The $100 million cash deal is also Starbucks' biggest move yet outside of coffee.
The world's largest coffee chain said its first priority is to roll out La Boulange-branded croissants, pastries, muffins and other food in its own stores, starting in the San Francisco Bay Area where the bakery is based.
Chief Executive Howard Schultz called the deal a "significant opportunity and catalyst," saying La Boulange's artisan bakery goods will attract more customers and bolster both food and beverage sales. In a conference call with analysts, he said customers would see food presented in a different way at Starbucks cafes.
Starbucks also plans to expand La Boulange from 19 cafes into a national chain. The bakery will continue to supply its existing restaurant, hotel and specialty grocery store customers. Over time, Starbucks plans to expand such sales.
La Boulange will be the second business Starbucks has acquired in less than a year. It bought juice seller Evolution Fresh for $30 million in cash in November and opened the first in a planned collection of Evolution Fresh juice bars in a swanky Seattle suburb in March.
Starbucks' acquisition of Bay Bread from majority investor Next World Group, is scheduled to close in the fiscal fourth quarter ended Sept 30. The deal is expected to reduce Starbucks' earnings per share in the second half of fiscal 2012 by a total of 2 cents.
Investments will continue into fiscal 2013, when earnings-per-share dilution will moderate, Starbucks Chief Financial Officer Troy Alstead said on a conference call with analysts.
The company is also working on potential food investments in Europe, Schultz said.
Shares in Starbucks slipped 2.3 percent to $52.65 in extended trading following the announcement, even as some analysts gave the deal a thumbs-up.
Just one-third of transactions at Starbucks' U.S. cafes include food, executives said.

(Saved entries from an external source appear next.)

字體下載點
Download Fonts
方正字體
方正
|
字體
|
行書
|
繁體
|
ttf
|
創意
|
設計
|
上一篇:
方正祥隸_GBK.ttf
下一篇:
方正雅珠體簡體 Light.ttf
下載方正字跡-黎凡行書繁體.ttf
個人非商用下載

Food now accounts for about 19 percent of Starbucks U.S. store business, or about $1.5 billion in annual revenue at domestic, company-operated stores, they said.
Indeed, it is not uncommon to see office workers carrying a drink from Starbucks and a bag of food from rivals like McDonald's Corp. or Dunkin' Donuts.
"Their food has always been the thing that people have complained about," Bernstein Research analyst Sara Senatore said. "The question investors will ask is: 'Is this the best way to do it?'"
While many U.S. Starbucks cafes have food warming ovens, none have kitchens. That has allowed the company to focus on cranking out high-profit drinks, but has restricted efforts to make its food more appealing.
The chain has tweaked some of its food to make it healthier and tastier. Its pastries, sandwiches and other foods are shipped in from local suppliers and sold from cases in the stores.
"They needed to do something to get control of the products that they sell in their stores ... Buying a bakery where they can start to experiment and start to make a difference — that's going to be huge," Ken Harris, an independent consultant to the food and beverage industry, said.
Analysts said the deal should help Starbucks' differentiate its food from what is offered by fast-food competitors. That would put Starbucks in more direct competition with Panera Bread Co. — a fast-growing chain that makes its own breads and pastries fresh each day.
Shares in Panera slipped 1.6 percent to $138 after the deal was announced.